Por mucho que envuelva en madalena, bollo de leche o chocolate- delicias para el, que aporto a su distinguido paladar cuando mi mujer no me ve- cualquiera de las cápsulas, soluciones o comprimidos que el veterinario se empeña en aportarle, siempre las rechaza por muy insípida o inodora que sea la botica o bien si me dirijo en términos cálidos al mismo explicando que volveré en un rato a casa, sigue mirándome lánguido dando a entender mi mentira.

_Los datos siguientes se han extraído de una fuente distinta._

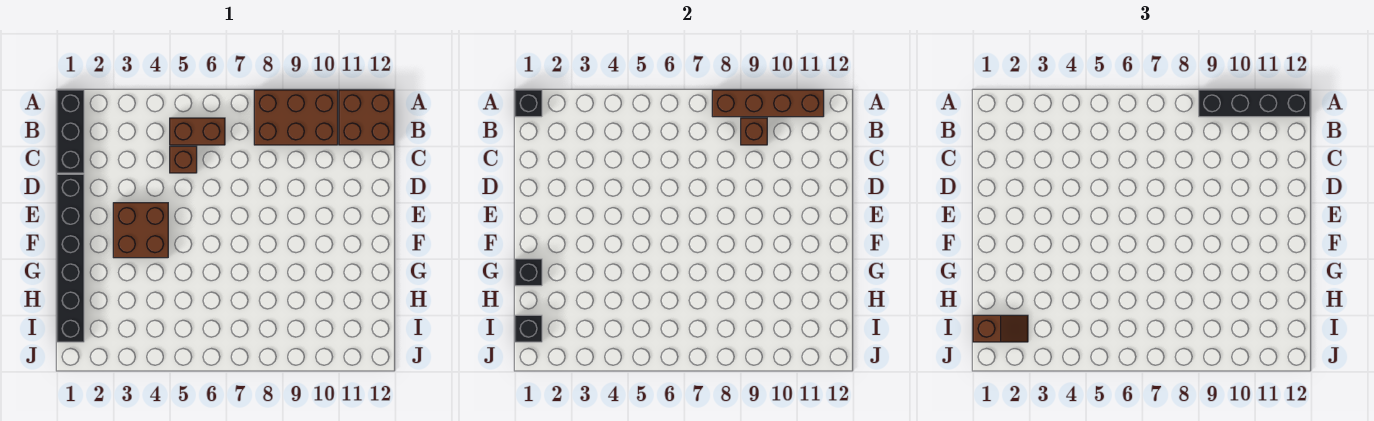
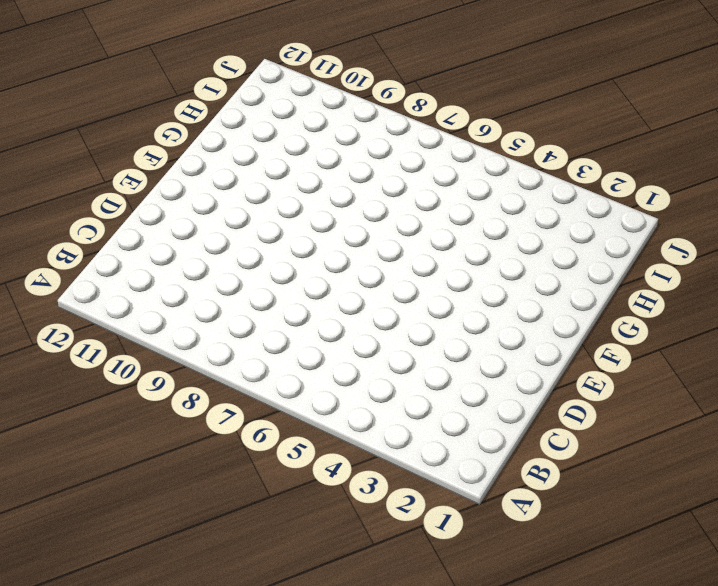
none -> black 1x3 brick [57,90,84,173]
none -> brown 2x3 brick [254,90,338,145]
none -> brown 2x2 brick [339,90,394,145]

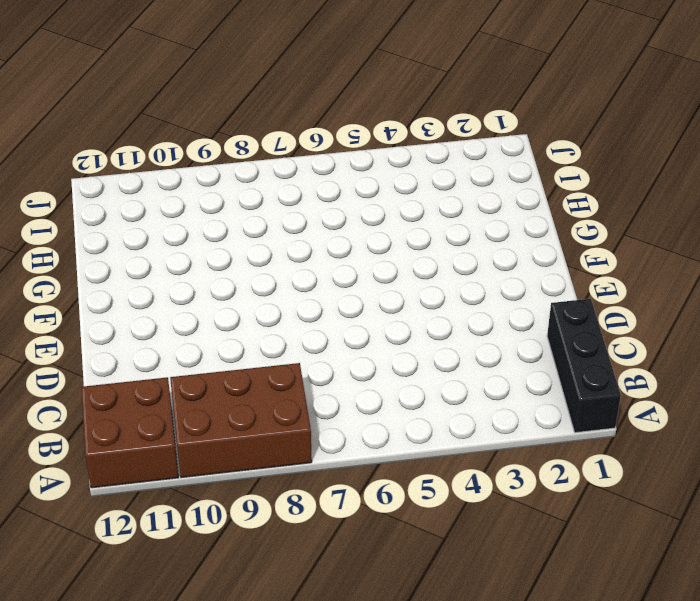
none -> brown 1x2 brick [170,118,225,145]
none -> brown 1x1 brick [170,146,197,173]
none -> black 1x6 brick [57,174,84,342]

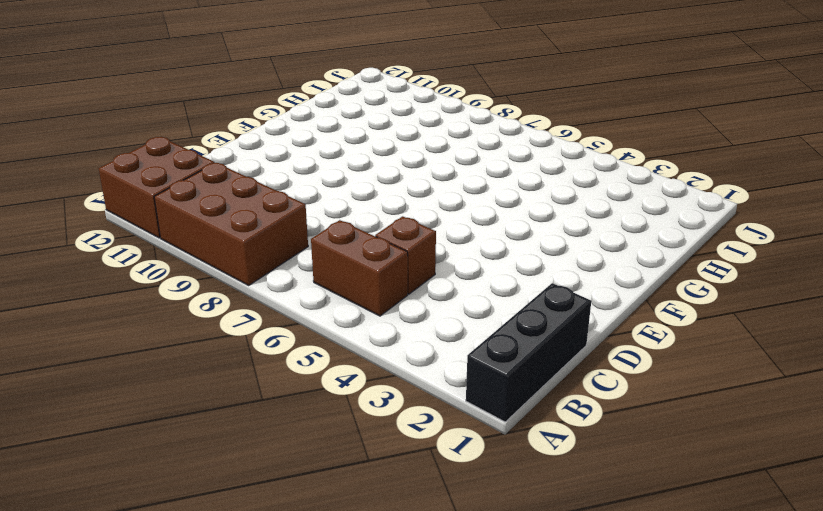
none -> black 1x6 brick [57,174,84,342]
none -> brown 2x2 brick [113,203,168,258]
none -> black 1x1 brick [515,90,542,117]

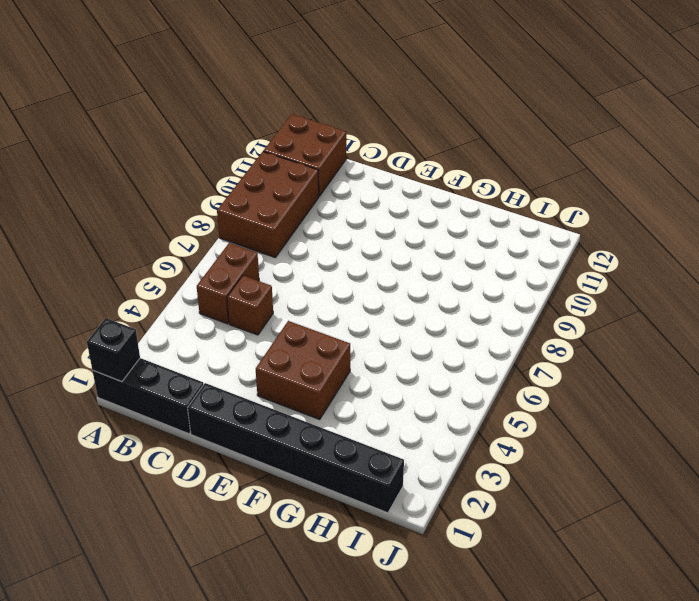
none -> brown 1x4 brick [712,90,824,117]
none -> brown 1x1 brick [741,118,767,145]
none -> black 1x1 brick [515,259,542,286]

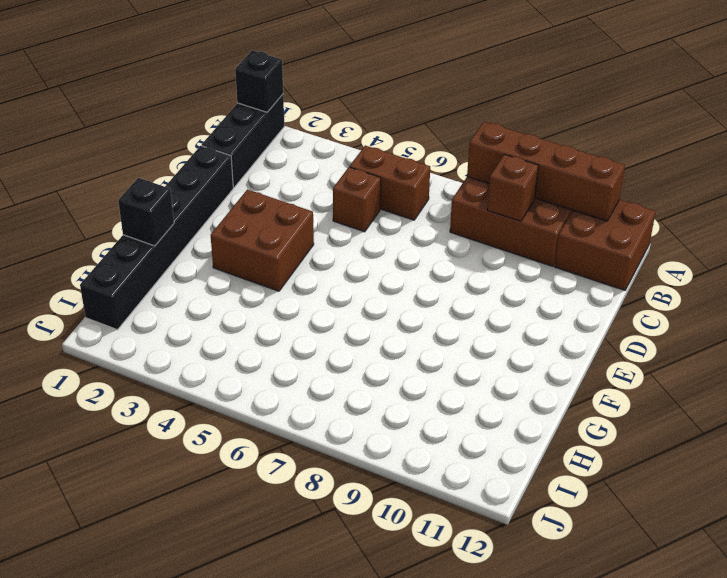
none -> black 1x1 brick [515,315,542,342]
none -> black 1x4 brick [1199,90,1310,117]
none -> brown 1x2 slope [973,315,1028,342]

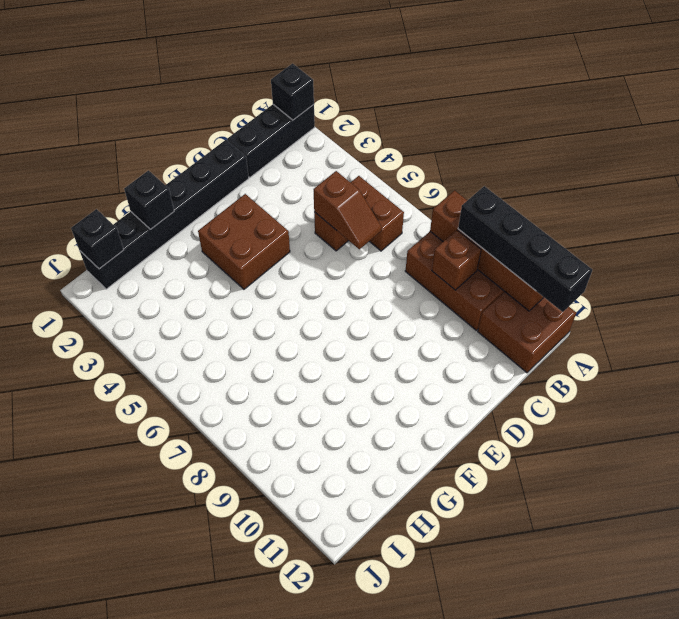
brown 1x2 slope [313,171,382,249] -> brown 1x2 slope moved to [973,315,1028,342]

Extraordinaria capacidad de discernir verdad o engaño fruto de experiencia y sentido común. Cualidades muy poco trabajadas en nuestra sociedad cuando nos forman y deforman hasta hacer que veamos en cada hombre un posible maltratador o en la mujer un objeto o bien en cada migrante un peligroso delincuente o el hermano que no conocimos, temer por un catarro una amenazante enfermedad infecciosa, hasta hacernos pensar en la bondad redentora de cualquier persona – afín a lo que creemos – que se postula en unas elecciones o su carácter interesado y repulsivo sino participa de unas u otras siglas.
Engañar o ser engañado. No dándome de íntegro y cabal, prefiero la seducción que no resulta sino de mostrar con intención solo una parte de la verdad como zanahoria irresistible.